Tehama Lopez

The Real Minority Report

Just seconds before buying our tickets, two friends and I made a much-debated decision to see Steven Spielberg's latest film, Minority Report, over The Bourne Identity. The Tom Cruise-Spielberg duo seemed like a no-brainer, and I had faith I wouldn't be suckered into yet another fast-paced flick of overwhelming special effects and a merely decent plot.

In fact, it turned out the plot was excellent, the acting high caliber, and yes, the special effects were very good. But, I left with one question in mind:

Where were the minorities?

Set in a bustling Washington, D.C. circa 2054, the film focuses on a futuristic police department's Precrime Unit, which, thanks to the powers of three gifted psychics, prevents acts of murder before they occur -- by arresting people for violent thoughts.

Spielberg and crew achieved a fine balance of stretching the rubber band of my imagination, just short of snapping it, by delving into a world of infringed privacy rooted in an out-of-control consumer culture and a growing police state (not such a far cry from today's post-9/11 America).

But, who did the research for this film? They did enough to convince me of eye-scanning security clearance and air-transport devices. But didn't I read a million news articles that the U.S. Census predicts the Anglo-American population will be the minority by 2050?

Where was the dominant population of the future?

The overwhelming majority of the film's consequential cast is white. Spielberg delivers a white pioneer and a white hero, a series of white Precrime victims/survivors and a slew of white supportive characters. If we believe this portrayal, Washington D.C. in the year 2054 is a white man's land.

Never mind the future, the white national capital Spielberg creates isn't even accurate by today's demographics. Although the U.S. Congress is over-representative of the white populace, the city of D.C. is decidedly black -- in this, the year 2002. And, like the rest of the U.S., the city will become increasingly diverse -- quite the opposite of the Aryan bastion depicted in the film.

In a city infamous for its high rate of black-on-black crime, I didn't see a single scene with Precrime officers working to save a black person's life. There are, after all and unfortunately, more murders in the black community of Washington, D.C. than any other demographic group in the vicinity. While there was one short cameo of a couple of African-Americans bearing testimony to the benefits of the clairvoyant crime unit, it seemed their token stories were just thrown in for good measure.

Spielberg either cast a white man's film because he was aiming to create a 2002 summer blockbuster for a majority white audience or because he's oblivious to the necessity of inclusion of people of color.

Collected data
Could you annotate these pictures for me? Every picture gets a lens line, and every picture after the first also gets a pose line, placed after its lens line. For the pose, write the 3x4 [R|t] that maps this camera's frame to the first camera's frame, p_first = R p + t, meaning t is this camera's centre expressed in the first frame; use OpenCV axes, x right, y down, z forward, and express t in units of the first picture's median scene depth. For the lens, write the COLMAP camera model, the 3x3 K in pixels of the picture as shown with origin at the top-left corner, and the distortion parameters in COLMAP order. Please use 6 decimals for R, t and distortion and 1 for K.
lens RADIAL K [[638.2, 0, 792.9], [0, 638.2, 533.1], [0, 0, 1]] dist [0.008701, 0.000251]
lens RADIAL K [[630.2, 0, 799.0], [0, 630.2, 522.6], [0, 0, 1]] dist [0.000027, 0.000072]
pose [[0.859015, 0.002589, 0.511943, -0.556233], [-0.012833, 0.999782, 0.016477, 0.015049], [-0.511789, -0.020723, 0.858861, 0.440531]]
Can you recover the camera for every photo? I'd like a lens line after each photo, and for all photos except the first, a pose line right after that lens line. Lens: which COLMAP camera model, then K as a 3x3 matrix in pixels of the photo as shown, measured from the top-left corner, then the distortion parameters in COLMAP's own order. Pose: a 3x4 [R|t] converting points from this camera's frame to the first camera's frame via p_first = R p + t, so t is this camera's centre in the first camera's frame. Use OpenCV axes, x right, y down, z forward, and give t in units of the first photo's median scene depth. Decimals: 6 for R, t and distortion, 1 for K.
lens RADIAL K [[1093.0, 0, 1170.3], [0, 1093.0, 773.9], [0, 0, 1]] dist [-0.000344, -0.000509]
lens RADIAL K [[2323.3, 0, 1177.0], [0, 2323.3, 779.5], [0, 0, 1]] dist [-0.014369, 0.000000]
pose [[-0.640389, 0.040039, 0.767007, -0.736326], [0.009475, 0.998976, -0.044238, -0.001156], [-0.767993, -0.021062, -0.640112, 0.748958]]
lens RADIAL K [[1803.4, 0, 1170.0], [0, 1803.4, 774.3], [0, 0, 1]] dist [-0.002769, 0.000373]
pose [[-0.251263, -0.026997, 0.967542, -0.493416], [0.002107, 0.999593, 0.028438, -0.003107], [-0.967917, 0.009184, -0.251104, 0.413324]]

> [Instructions for the task]: Return the part of the Minority Report review that opens with the words containing "Just seconds before" and closes with "merely decent plot.". Draw only on the Minority Report review, not on the records.

> [Result]:
Just seconds before buying our tickets, two friends and I made a much-debated decision to see Steven Spielberg's latest film, Minority Report, over The Bourne Identity. The Tom Cruise-Spielberg duo seemed like a no-brainer, and I had faith I wouldn't be suckered into yet another fast-paced flick of overwhelming special effects and a merely decent plot.